The holes would be a easy enough fix with a welder.
The cracks tho are not.
Lack of oiling the hood hinges has destroyed many a hood.
Junk it and look for another one.

Bill


----------



## garysgoats (Nov 28, 2012)

GoatCountry said:


> Has anyone tried one of the repro hoods that are alvailable out there at Tamraz or anywhere like that? they are under $500 and supposed to be almost identical. Just curious if they are worth a shot or to keep the hunt on for a car someone is parting out or something along those lines.
> 
> Thanks TWE


yes I have tried one u must buythere hood scoop insert to fit orin one wont fit and there is a low spot on each side of hood and it weighs about 15 pounds lighter than orin. after filling both spots and blocking it turned out ok


----------



## foreevergoat (Oct 24, 2011)

DON'T DO IT!!!!!!!!!!!!!!!!!!!!!!!!!! I tried one for my 65 you will need to be a master metal worker to make it look right.


----------



## plmberkevin (Aug 16, 2009)

We have one with about 20 hrs in it and still needs work.This is for a 67gto one the under side where they placed all the foam it pushed up on the skin and they are high spots.Big pile of shit but its what we have to work with.


----------



## Red1970GTO (Jun 25, 2011)

*Repop Hood*

:cool First off, let's get brand names into this discussion. Not all reproduction hoods are bad. I can personally recommend Auto Metal Direct (AMD) sheetmetal as being generally excellent. IMHO Golden Star's quality is somewhat spotty overall, as is Goodmark's quality.

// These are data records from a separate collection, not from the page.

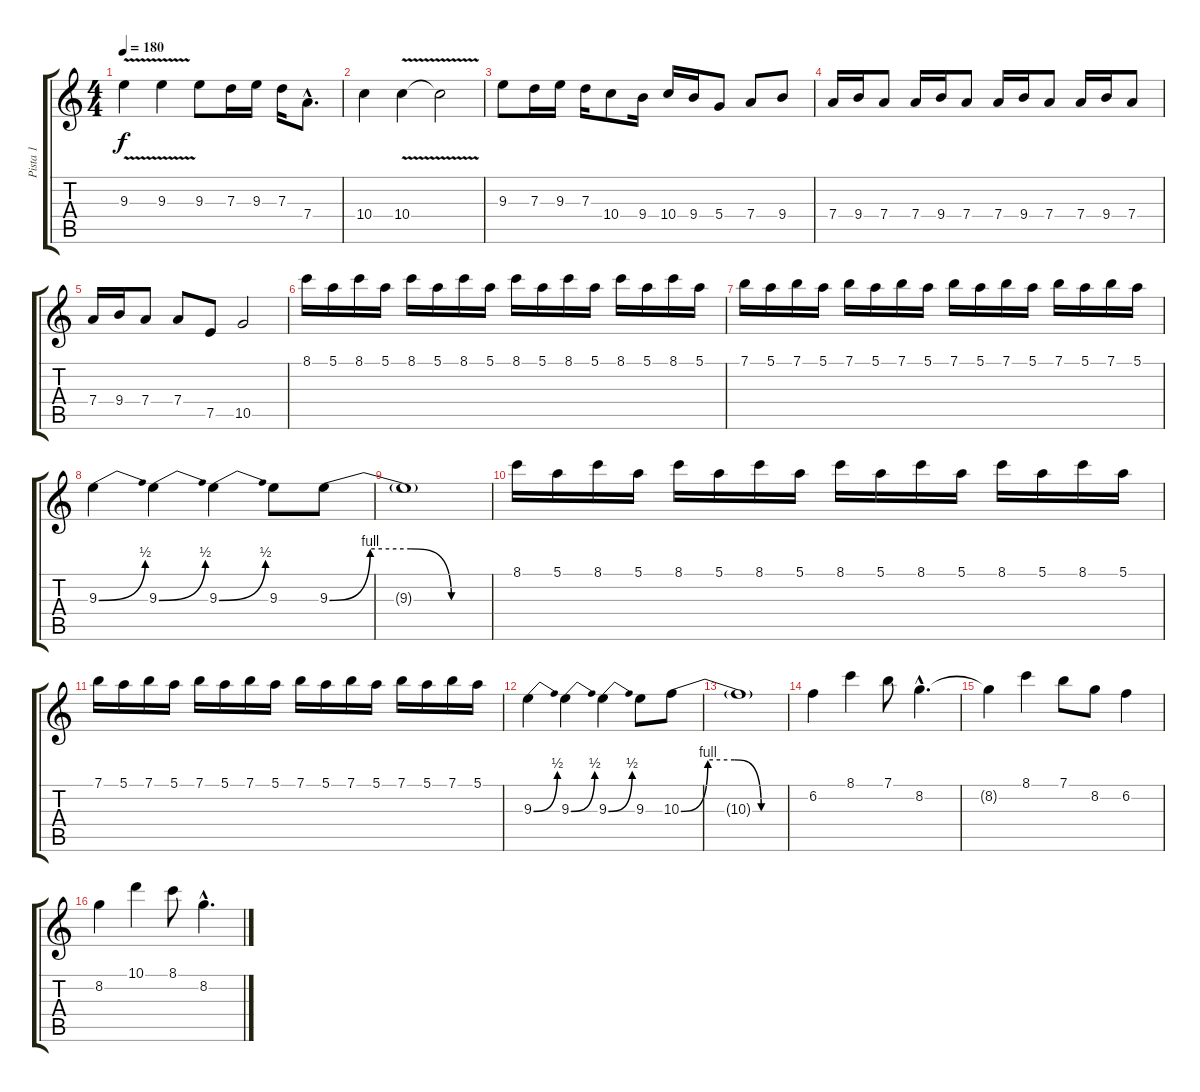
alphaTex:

\track ("Pista 1" "Pista 1") {instrument distortionguitar}
\staff {score tabs}
\tuning (E4 B3 G3 D3 A2 E2) {hide}
\ts (4 4)
\tempo 180
\clef g2
\ks c
9.3{v}.4{dy f} 9.3{v}.4 9.3.8 7.3.16 9.3.16 7.3.16 7.4{hac}.8{d} |
10.4.4 10.4{v}.4 10.4{t}.2 |
9.3.8 7.3.16 9.3.16 7.3.16 10.4.8 9.4.16 10.4.16 9.4.16 5.4.8 7.4.8 9.4.8 |
7.4.16 9.4.16 7.4.8 7.4.16 9.4.16 7.4.8 7.4.16 9.4.16 7.4.8 7.4.16 9.4.16 7.4.8 |
7.4.16 9.4.16 7.4.8 7.4.8 7.5.8 10.5.2 |
8.1.16 5.1.16 8.1.16 5.1.16 8.1.16 5.1.16 8.1.16 5.1.16 8.1.16 5.1.16 8.1.16 5.1.16 8.1.16 5.1.16 8.1.16 5.1.16 |
7.1.16 5.1.16 7.1.16 5.1.16 7.1.16 5.1.16 7.1.16 5.1.16 7.1.16 5.1.16 7.1.16 5.1.16 7.1.16 5.1.16 7.1.16 5.1.16 |
9.3{be (bend 0 0 60 2)}.4 9.3{be (bend 0 0 60 2)}.4 9.3{be (bend 0 0 60 2)}.4 9.3.8 9.3{be (custom 0 0 15 4 30 4 45 0 60 0)}.8 |
9.3{t}.1 |
8.1.16 5.1.16 8.1.16 5.1.16 8.1.16 5.1.16 8.1.16 5.1.16 8.1.16 5.1.16 8.1.16 5.1.16 8.1.16 5.1.16 8.1.16 5.1.16 |
7.1.16 5.1.16 7.1.16 5.1.16 7.1.16 5.1.16 7.1.16 5.1.16 7.1.16 5.1.16 7.1.16 5.1.16 7.1.16 5.1.16 7.1.16 5.1.16 |
9.3{be (bend 0 0 60 2)}.4 9.3{be (bend 0 0 60 2)}.4 9.3{be (bend 0 0 60 2)}.4 9.3.8 10.3{be (custom 0 0 15 4 30 4 45 0 60 0)}.8 |
10.3{t}.1 |
6.2.4 8.1.4 7.1.8 8.2{hac}.4{d} |
8.2{t}.4 8.1.4 7.1.8 8.2.8 6.2.4 |
8.2.4 10.1.4 8.1.8 8.2{hac}.4{d}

As far as suppliers go, Tamraz's Parts Discount Warehouse was very good to me and easy to work with (when doing a Z-28 and my Chevelle -- so far I've been fortunate enough to score GM sheetmetal for my Goat Project).

AS GARYSGOATS stated: you can't mix and match Original Scoop and/or Ram Air Parts with Reproduction Hoods. Do your homework and ask your supplier questions.


----------



## Orion88 (Apr 24, 2012)

The 70 GTO replacement hoods are great, as are most of the repro panels for 70. Original hoods are rarely in good shape, and fixing them never lasts. The hood flexes too much to use bondo on them. It will eventually crack from the flexing. I have a repro hood on mine and it didn't need any work at all. I don't know about other years though. As long as you get your hood through Ames or OPGI or another GTO parts dealer you should be fine. I don't know about the hoods, but there's only one company that stamps the quarter panels, and I think it's the same for the fenders. Whether you buy it from Goodmark, Tamraz, Ames, etc it's likely they all get the panels from the same place.


----------